Entering my stop, I had just about forgotten about him until the train braked, scratched metal, jerking it’s passengers forward.

Against the pole, he straightened his body and assembled his gangly balance amongst other train goers. His left arm wrapped high around the pole, almost over his own head, and held the notepad he was writing on.

A note pad with scribbles, scratched out lines, all in blue pen revealed he was writing poetry. I could only make out the first line until the train stopped, offering me my intended stop. In just 2 seconds, this man made more sense to me somehow. I wish I knew him and wish I could read more of his poetry.

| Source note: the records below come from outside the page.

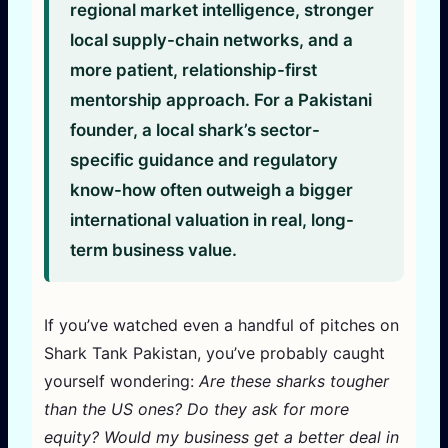
regional market intelligence, stronger
local supply-chain networks, and a
more patient, relationship-first
mentorship approach. For a Pakistani
founder, a local shark’s sector-
specific guidance and regulatory
know-how often outweigh a bigger
international valuation in real, long-
term business value.
If you’ve watched even a handful of pitches on
Shark Tank Pakistan, you’ve probably caught
yourself wondering:
Are these sharks tougher
than the US ones? Do they ask for more
equity? Would my business get a better deal in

The 1 line read: “I married a dead woman.”

— author: LRJ

Jul 8, 2008 9:50pm

F train, Smith / 9th

If you’re going to sell something on the train, let it be poetry. Riding the train with my friend Wally last Sunday, a poetry-selling-man got on at Smith / 9th St with a stack of books. “Poetry!” “Buy your poetry.”

Best of all: he made a sale. And then he UPSOLD, convincing the woman that she should get TWO books instead of ONE. Excessive caps only because this seems so unlikely.

Jul 6, 2008 5:35pm

LIRR, 4th of July

Riding back from a Long Island BBQ to celebrate the 4th, the train was near-deserted. I would have expected more brown bagged beverages, but actually, the train seemed more exhausted than eager to drink. Along with my two friends, I plopped into a six-seater, which housed a Snapple bottle already. We gingerly moved that to the floor, where it rolled back and forth all the way from Rockville Center to Jamaica, where we got off to transfer.

Across from us, was a young couple. The girl — pretty, with a white tube top and braids encircling her head — sat on top of the boy, and they canoodled the entire ride. When the ticket-taker came through, tiredly saying “Tickets, Tickets” they just ignored him entirely. He looked over at their tongues, and said quietly “Tickets?” and then sighed and kept walking.

A valuable lesson in fare evasion: if you make out on the train, you might intimidate the workers, or maybe just entertain them enough, so that they won’t take your ticket.

Jun 26, 2008 12:41am

I Thought This Was Important While Tipsily on the Train & I wrote it Down

At Jay St / Borough Hall, a man-sized woman gets on the train. At first, I think she is actually a man. Her manly size is emphasized by her man-style suit, complete with black suit pants, a politician’s red and black striped tie, and orthopedic looking shoes. She is carrying a small, fake designer clutch bag—it looks delicate and fragile in her hands, as though she is carrying it for someone else.

Jun 26, 2008 12:37am

Moleskin Notebook

During the bleary eyed morning commute, it’s noteworthy when a blonde business-type woman screams out “hon, hon.” Do people other than waitresses really say “hon” when referring to others?

“You forgot this,” the blonde said to another woman, just as the garbled voice of the announcer, the pre-door-close ritual began. She handed the moleskin notebook off to a scruffy man, who snaked his arm between the crowds and handed it to its owner. She said “thank you” to the general crowd, in a voice that sounded less than enthused but this was perhaps because the doors were nearly closing upon her.

Jun 18, 2008 8:40pm

F train, evening

At Broadway Lafayette, the heat is hotter than other train stations. After two V trains bypass the station it’s even more extreme. When the F train finally arrived today, I scurried up to the train door, and reached down to my bag to check that my sweatshirt hadn’t fallen off. But when my hand extended down, instead of grabbing my black sweatshirt, I instead connected with a (not sweaty) hand. Cool and soft, we held hands for a connected second, before we both hands shook loose and I apologized.

Jun 16, 2008 12:00am

heading home from Coney Island

Around 11 PM, heading home from Coney Island, we sat across from a man reading one of those pseudo-homosexual-magazines-for-straight-men that feature muscles under the pretext of teaching people to get bigger muscles. The gent had lots of white hair, was wearing shorts, and had a enormous magnifying glass. Picture a regular magnifying glass that you might use to examine a jewelry stone, and then triple that. Maybe quadruple.

He rode the train all the way from Stillwell Avenue to Kings Highway.